I'd rather make this a comment on Hightower's answer, but I don't have the reputation. I also don't have access to a tool for drawing nice pictures right now.

For simplicity, I would recommend screwing through the base / top into the legs, with the following caveats:

1) You will have to countersink holes in the base / top material, which means you have to make a hole that is slightly larger in diameter than your screw head, and deep enough for the screw head to be below the surface of the material. This is not difficult, because the depth does not need to be precise. It doesn't matter if it's a little too deep. Drill your pilot hole (the diameter of the screw shaft) first, then use that hole to guide your larger drill bit. Don't worry about a washer.

2) You are screwing into the end grain of the legs, which is relatively weak, and as you stated there is some possibility of the screws tearing through the base material. Make the base and top out of high-quality plywood, baltic birch if you can get it. Don't use MDF. You could apply some glue to the end of the legs before you screw them on. If you really want it bombproof, see below.

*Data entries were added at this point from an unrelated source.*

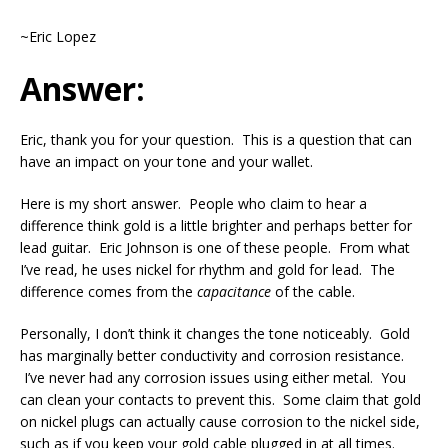
~Eric Lopez
Answer:
Eric, thank you for your question. This is a question that can
have an impact on your tone and your wallet.
Here is my short answer. People who claim to hear a
difference think gold is a little brighter and perhaps better for
lead guitar. Eric Johnson is one of these people. From what
I’ve read, he uses nickel for rhythm and gold for lead. The
difference comes from the
capacitance
of the cable.
Personally, I don’t think it changes the tone noticeably. Gold
has marginally better conductivity and corrosion resistance.
I’ve never had any corrosion issues using either metal. You
can clean your contacts to prevent this. Some claim that gold
on nickel plugs can actually cause corrosion to the nickel side,
such as if you keep your gold cable plugged in at all times.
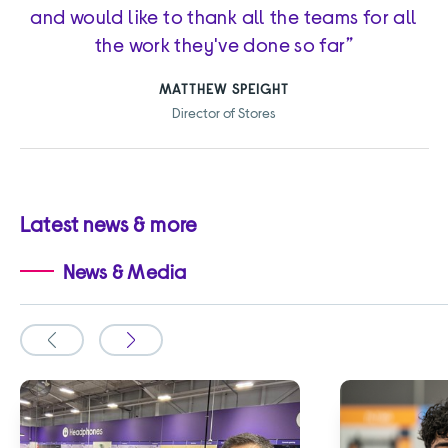
and would like to thank all the teams for all
the work they've done so far”
MATTHEW SPEIGHT
Director of Stores
Latest news & more
News & Media
Slide
Slide
to
to
the
the
previous
next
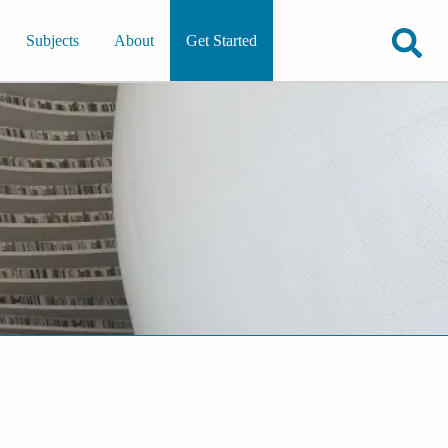
Subjects
About
Get Started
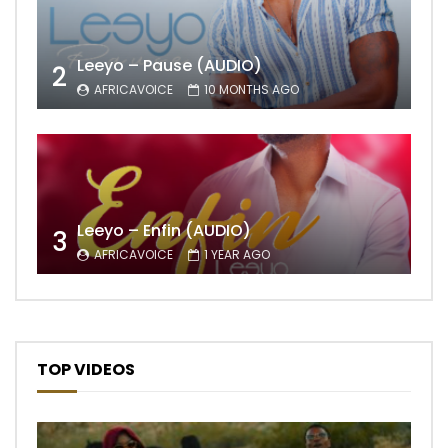
Leeyo – Pause (AUDIO)
2
AFRICAVOICE
10 MONTHS AGO
Leeyo – Enfin (AUDIO)
3
AFRICAVOICE
1 YEAR AGO
TOP VIDEOS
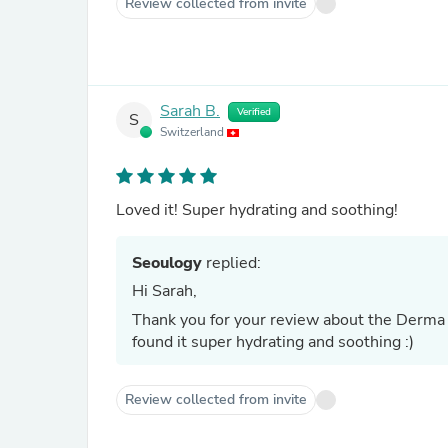
Review collected from invite
Sarah B.
Verified
S
Switzerland
Loved it! Super hydrating and soothing!
Seoulogy
replied:
Hi Sarah,
Thank you for your review about the Derma 
found it super hydrating and soothing :)
Review collected from invite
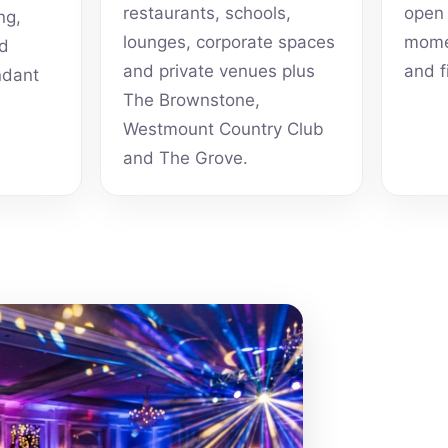
restaurants, schools,
open 
ng,
lounges, corporate spaces
momen
nd
and private venues plus
and f
ndant
The Brownstone,
Westmount Country Club
and The Grove.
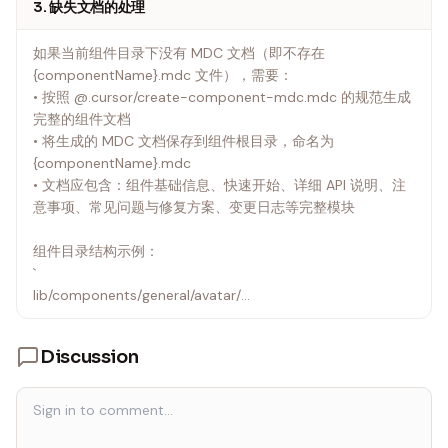
3. 缺失文档的处理
如果当前组件目录下没有 MDC 文档（即不存在
{componentName}.mdc 文件），需要：
• 按照 @.cursor/create-component-mdc.mdc 的规范生成
完整的组件文档
• 将生成的 MDC 文档保存到组件根目录，命名为
{componentName}.mdc
• 文档应包含：组件基础信息、快速开始、详细 API 说明、注
意事项、常见问题与修复方案、变更日志等完整模块
组件目录结构示例：
`
lib/components/general/avatar/
├── index.ts
├── avatar.mdc # 组件文档（如不存在需创建）
Discussion
└── src/
├── LewAvatar.vue
└── props.ts
`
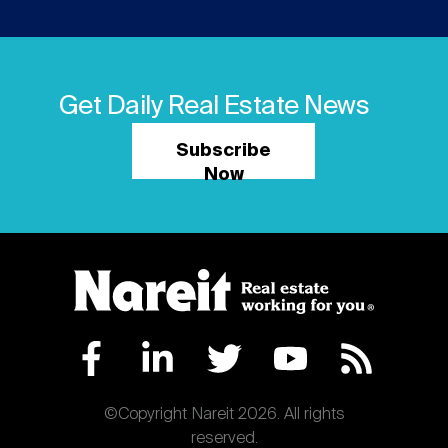
Get Daily Real Estate News
Subscribe
Now
©Copyright Nareit 2026. All rights
reserved.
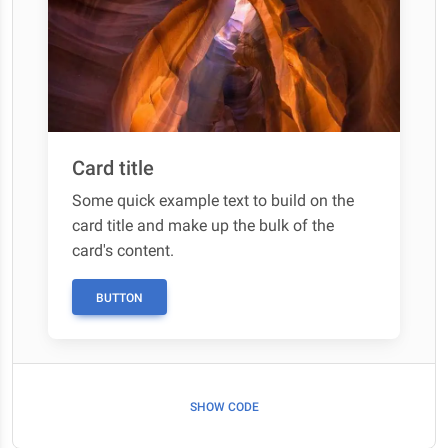
Card title
Some quick example text to build on the
card title and make up the bulk of the
card's content.
BUTTON
SHOW CODE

3) The legs will want to twist when you are driving the screw. Make sure you pre-drill a hole for the screw, then use a manual screwdriver to drive the screw. You'll need the kind of screw that doesn't have any threads near the head, so it turns freely in the base material. Once the leg is snug up against the base, you can hold the screw steady and twist the leg to align it perfectly. If you glued the leg, it shouldn't twist again after the glue dries.

4) For extra security, put crossbars between the legs. Sort of like in Hightower's diagram, but without the nice joints. If the legs are the corners of an "L", then the crossbars are the lines of the L. Countersink holes in the legs and the end-grain of the crossbars, then glue and screw as above. Then you can drive screws through the base into both the legs and the crossbars. When you're screwing into the crossbars, you're going across the grain, so it's stronger. It would also effectively lock the legs together so they share the load.

4B) You'll have countersunk holes in the outside of your legs if you do this, but you can just putty those up, especially if you plan on painting this thing.

That all being said, you could also buy a pocket-screw jig and clamp, and just put two pocket screws into each end of each leg. Use the clamp in one screw hole to hold the leg steady while driving the other screw. You still have to be careful with your base material.